At the same time, the Spanish Government intends to include in the same standard aspects related to the novelties that the sector has been incorporating over the last few years, such as the industrialization of housing construction. Developers such as Aedas Homes or Culmia, among others, are resorting to the industrialized construction technique, which consists of certain elements of a property being made in a factory and then moving them to the building. A kind of chain production of kitchens or bathrooms, among other elements. But the sector is facing financing problems with banking entities, so they have long been urging the ministry to adopt changes that facilitate the granting of loans.

To these initiatives it is necessary to add the modification of the Land law, a project in parliamentary processing also express (this month it is planned that the amendment process in Congress will be closed) which aims to prevent an urban project from being paralyzed by a considered error minor

All these measures were recurrent demands of the real estate sector, which yesterday came away particularly satisfied from the meeting with Sánchez and Rodríguez, and which was also attended by the Minister of Economy, Carlos Cuerpo, on whom Sareb depends, an active part in the plan to housing activated by the Executive. The president of the Association of Developers and Builders of Spain (APCE), Juan Antonio Gómez-Pintado, assessed the meeting as “very positive” and went so far as to affirm that the modification of the ECO regulations “is an unprecedented measure which will speed up building license concessions”. The developer also demanded that the Spanish Government apply reduced VAT to affordable housing, both for purchase and for rent. The construction employers’ association, CNC, for its part, assured yesterday that it supports the initiative of the Spanish Government. For builders, it is necessary to build more than 150,000 homes a year in Spain.
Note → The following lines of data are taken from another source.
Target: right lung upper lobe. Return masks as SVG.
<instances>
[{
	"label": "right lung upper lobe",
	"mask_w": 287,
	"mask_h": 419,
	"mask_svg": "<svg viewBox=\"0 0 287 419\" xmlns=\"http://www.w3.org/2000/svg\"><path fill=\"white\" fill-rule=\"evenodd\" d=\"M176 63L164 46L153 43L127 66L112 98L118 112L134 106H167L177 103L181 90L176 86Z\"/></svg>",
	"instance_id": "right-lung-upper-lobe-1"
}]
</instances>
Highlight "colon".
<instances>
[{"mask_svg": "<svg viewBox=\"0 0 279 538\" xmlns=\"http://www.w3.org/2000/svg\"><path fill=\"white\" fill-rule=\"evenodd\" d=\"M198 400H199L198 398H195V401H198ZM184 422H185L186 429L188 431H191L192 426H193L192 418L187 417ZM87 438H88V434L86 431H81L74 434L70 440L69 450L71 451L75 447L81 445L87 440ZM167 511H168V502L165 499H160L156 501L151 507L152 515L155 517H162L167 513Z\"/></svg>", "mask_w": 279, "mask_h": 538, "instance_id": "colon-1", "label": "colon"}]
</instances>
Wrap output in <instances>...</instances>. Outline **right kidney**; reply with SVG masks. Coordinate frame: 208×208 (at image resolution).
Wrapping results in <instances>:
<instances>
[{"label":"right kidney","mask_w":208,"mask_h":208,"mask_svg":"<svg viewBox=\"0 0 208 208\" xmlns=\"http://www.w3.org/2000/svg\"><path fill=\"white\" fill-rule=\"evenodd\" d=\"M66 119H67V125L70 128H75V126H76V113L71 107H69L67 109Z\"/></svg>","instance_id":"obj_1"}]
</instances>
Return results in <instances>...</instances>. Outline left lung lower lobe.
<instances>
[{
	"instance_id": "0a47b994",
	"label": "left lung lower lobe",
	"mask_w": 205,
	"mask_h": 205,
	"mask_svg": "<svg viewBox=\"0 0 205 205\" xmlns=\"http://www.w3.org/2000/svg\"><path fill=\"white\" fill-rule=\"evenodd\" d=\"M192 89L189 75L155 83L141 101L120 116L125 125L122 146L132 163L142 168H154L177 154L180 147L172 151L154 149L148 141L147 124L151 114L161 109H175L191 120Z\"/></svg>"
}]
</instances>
The aim of this “country alliance for housing”, stated Minister Rodríguez, is that “everyone who has something to contribute, contributes it”. He also recalled that his department has expedited the execution of European funds allocated to the sector. At this moment, 5,500 million have been distributed among the different modalities, with 2,500 million in ICO guarantees that the construction sector will be able to access.

The Government’s minority partner, Sumar, proposed very different measures yesterday to address the problem. The second vice-president, Yolanda Díaz, requested the convening of a conference of presidents focused on housing, although the PSOE postpones this conclave until after the electoral spring and rules out that it will be monothematic. The Minister of Social Rights, Pablo Bustinduy, stated, for his part, that “intervening in the housing market is a social emergency: strict regulation of seasonal and tourist rentals; an effective rent index, and prohibit the speculative purchase of vulture funds”. “We will insist on it until it is a right and not a business”, he added.